**DESCRIPTION OF THE TASK:**
In the records below, find the line holding "text: difference ->" and the line holding "text: 9 -> 3". Set down both, with every line between them, exactly.

**EXTRACTED ENTRIES:**
━━━━━━━━━━━━━━━━━━━━
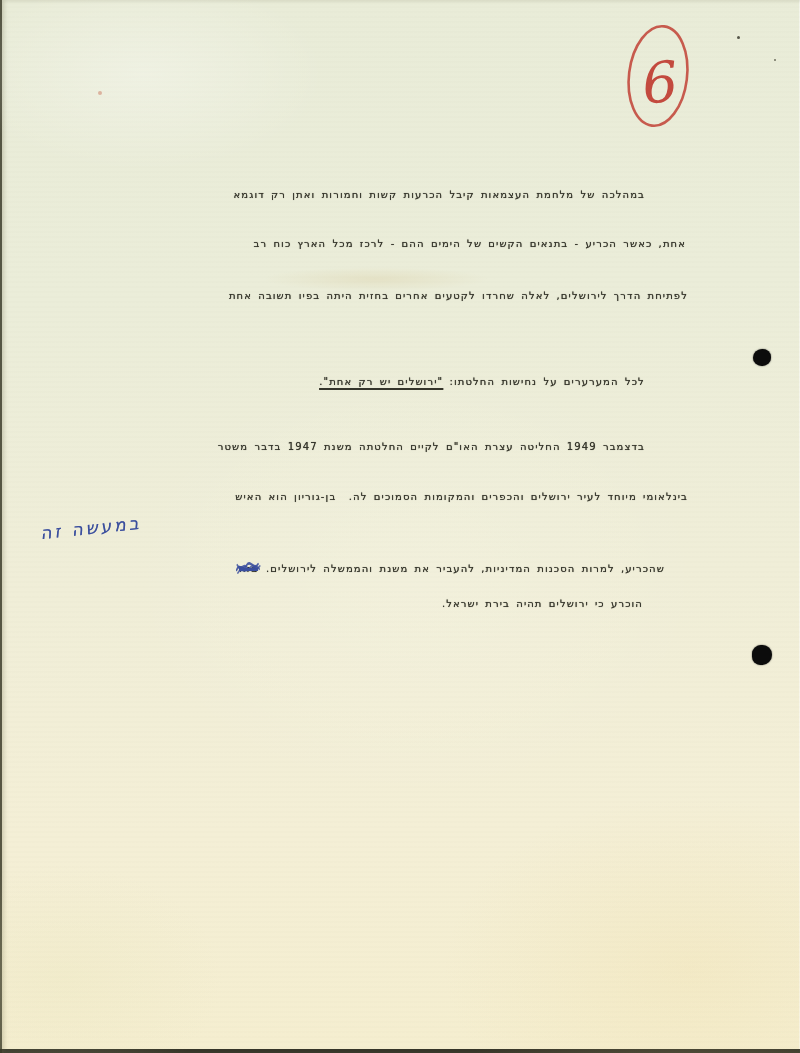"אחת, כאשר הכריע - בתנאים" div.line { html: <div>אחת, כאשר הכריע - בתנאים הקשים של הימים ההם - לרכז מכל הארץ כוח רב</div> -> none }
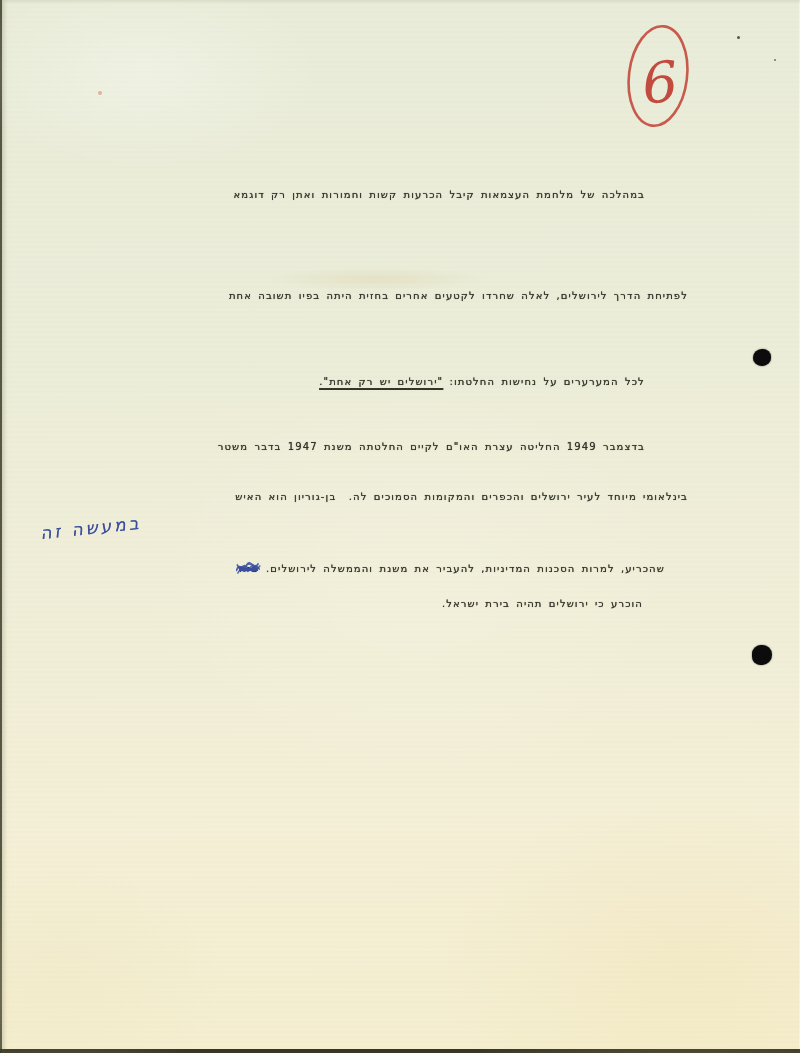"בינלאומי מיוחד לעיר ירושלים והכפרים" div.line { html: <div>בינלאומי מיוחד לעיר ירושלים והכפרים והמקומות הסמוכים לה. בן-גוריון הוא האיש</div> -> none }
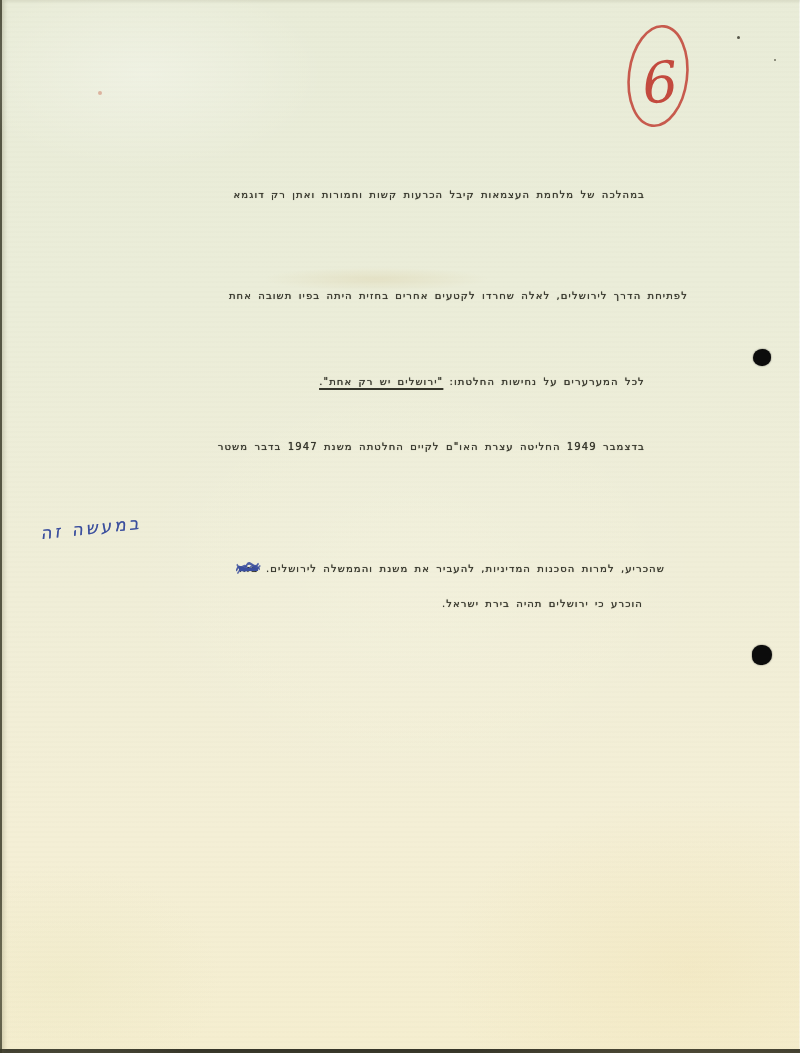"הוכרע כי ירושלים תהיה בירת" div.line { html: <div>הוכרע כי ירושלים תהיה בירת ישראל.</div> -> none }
━━━━━━━━━━━━━━━━━━━━
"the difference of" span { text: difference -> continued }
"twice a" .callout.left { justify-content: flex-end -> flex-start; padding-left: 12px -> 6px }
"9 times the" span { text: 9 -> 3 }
━━━━━━━━━━━━━━━━━━━━
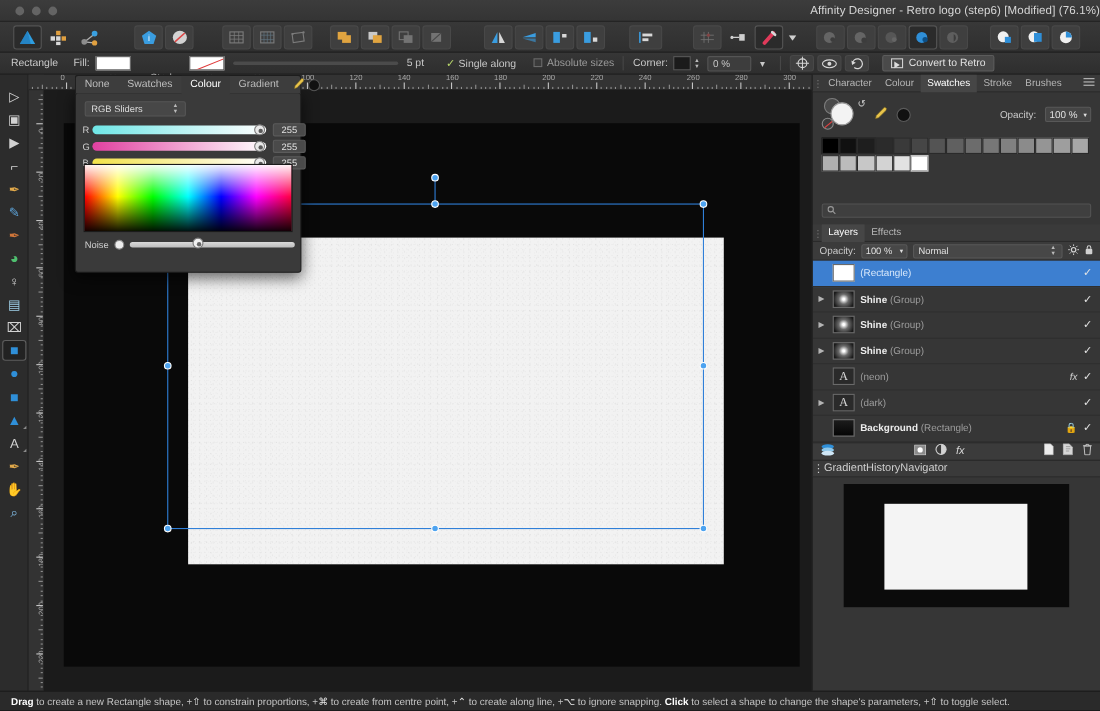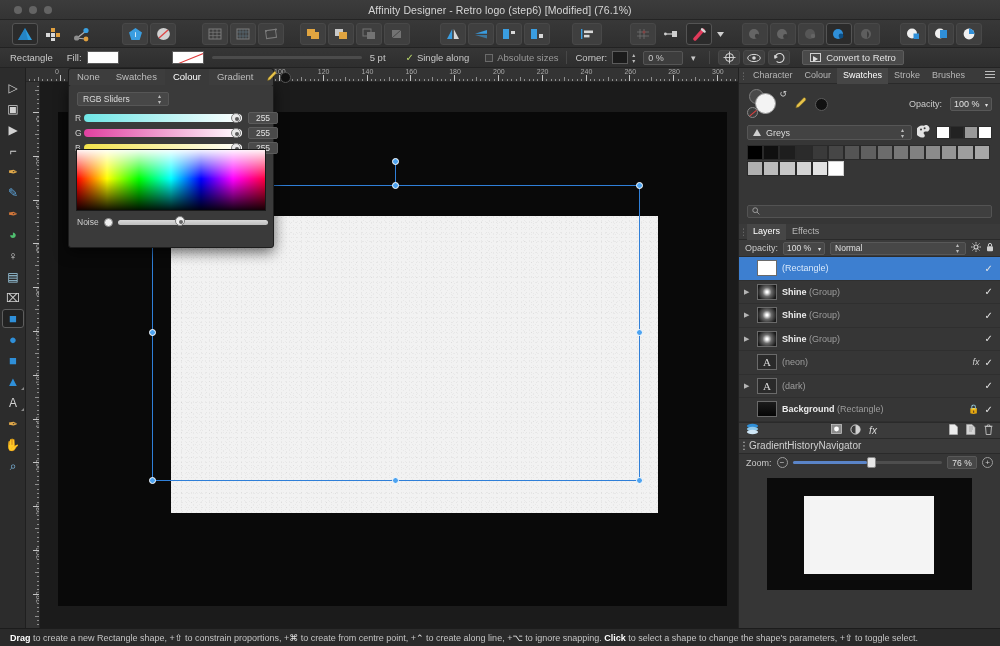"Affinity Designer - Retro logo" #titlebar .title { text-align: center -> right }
━━━━━━━━━━━━━━━━━━━━
**SOLUTION TO THIS TASK:**
"the difference of" span { text: difference -> continued }
"twice a" .callout.left { justify-content: flex-end -> flex-start; padding-left: 12px -> 6px }
"9 times the" span { text: 9 -> 3 }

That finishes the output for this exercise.